Efficient production and purification of extracellular domain of human FGFR-Fc fusion proteins from Chinese hamster ovary cells

• We cloned the extracellular domains of FGFRs in fusion with the Fc fragment.
• We expressed and purified FGFRs with high yield and purity.
• Fusion proteins were analyzed using gel electrophoresis, Western blotting and MS.
• We performed PNGase F deglycosylation of FGFRs to facilitate their characterization.
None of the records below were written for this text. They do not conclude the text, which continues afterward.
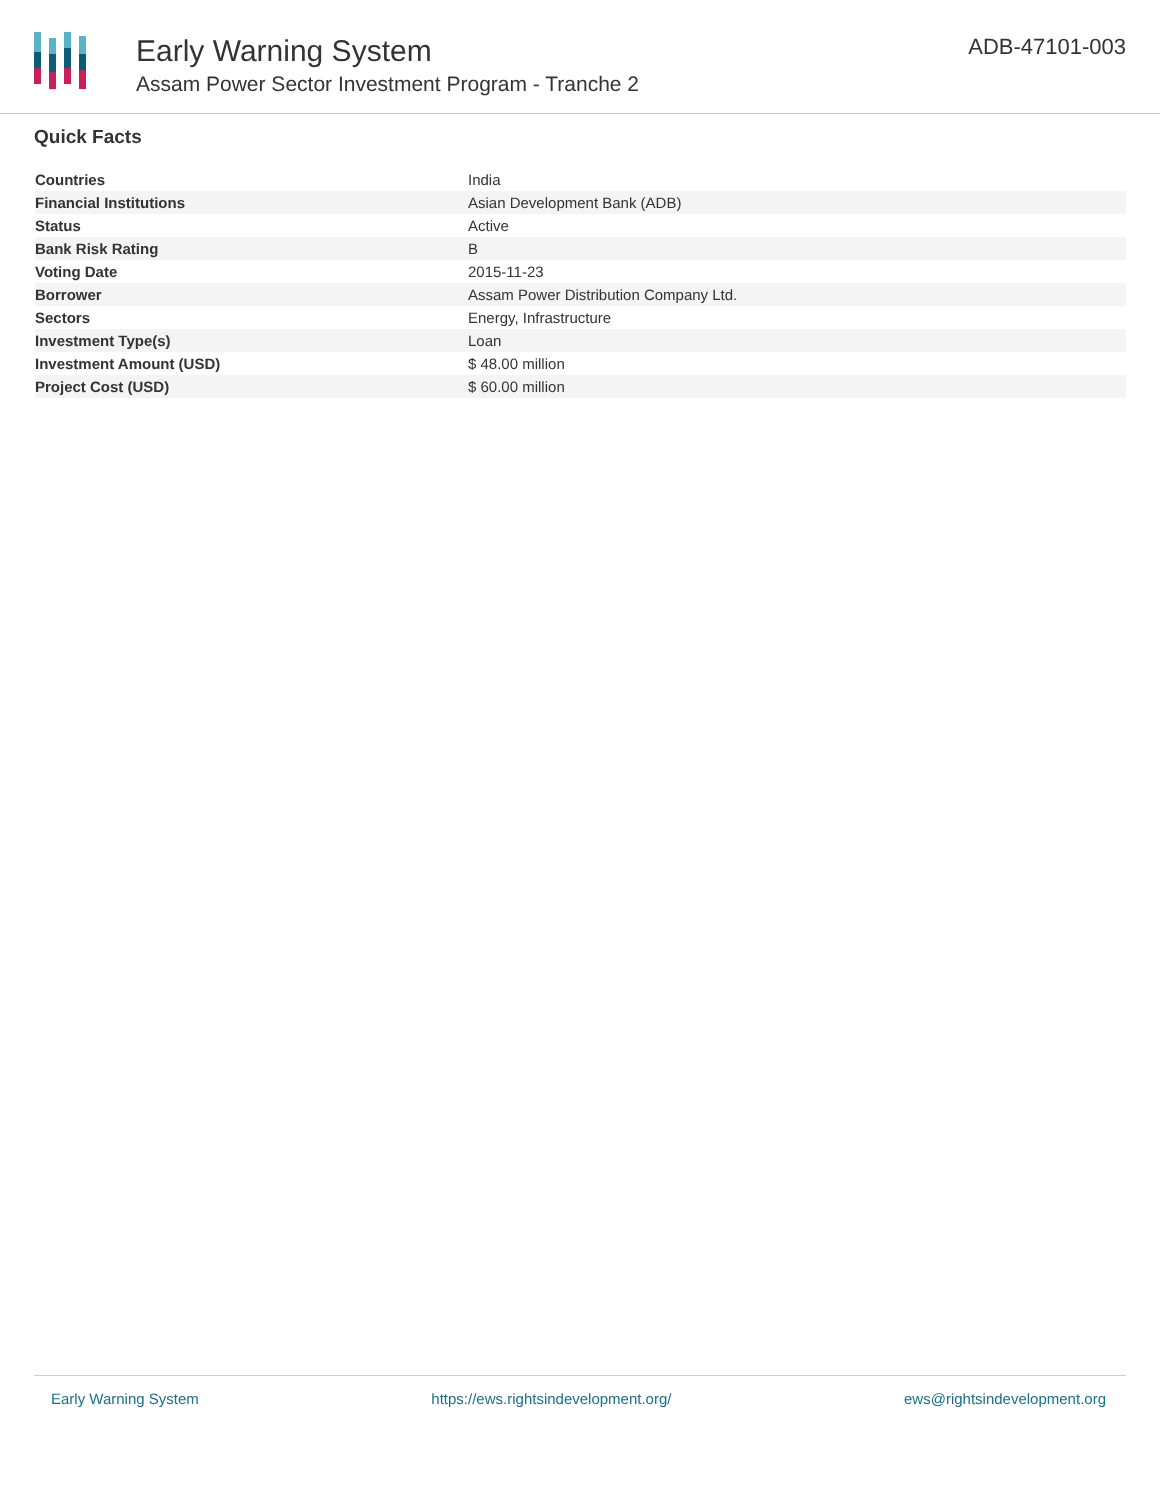Early Warning System
Assam Power Sector Investment Program - Tranche 2
ADB-47101-003
Quick Facts
| Countries | India |
| Financial Institutions | Asian Development Bank (ADB) |
| Status | Active |
| Bank Risk Rating | B |
| Voting Date | 2015-11-23 |
| Borrower | Assam Power Distribution Company Ltd. |
| Sectors | Energy, Infrastructure |
| Investment Type(s) | Loan |
| Investment Amount (USD) | $ 48.00 million |
| Project Cost (USD) | $ 60.00 million |
Early Warning System https://ews.rightsindevelopment.org/ ews@rightsindevelopment.org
The family of fibroblast growth factor receptors (FGFRs) plays an important role in cell growth, survival, differentiation and angiogenesis. The three immunoglobulin-like extracellular domains of FGFR (D1, D2, and D3) are critical for ligand binding and specificity towards fibroblast growth factor and heparan sulfate. Fibroblast growth factor receptors are overexpressed in a wide variety of tumors, such as breast, bladder, and prostate cancer, and therefore they are attractive targets for different types of anticancer therapies. In this study, we have cloned, expressed in CHO cells and purified Fc-fused extracellular domains of different types of FGFRs (ECD_FGFR1a-Fc, ECD_FGFR1b-Fc, ECD_FGFR2a-Fc, ECD_FGFR2b-Fc, ECD_FGFR3a-Fc, ECD_FGFR3b-Fc, ECD_FGFR4a-Fc, ECD_FGFR4b-Fc), which could be used as molecular targets for the selection of specific antibodies. The fusion proteins were analyzed using gel electrophoresis, Western blotting and mass spectrometry. To facilitate their full characterization, the fusion proteins were deglycosylated using PNGase F enzyme. With an optimized transient transfection protocol and purification procedure we were able to express the proteins at a high level and purify them to homogeneity.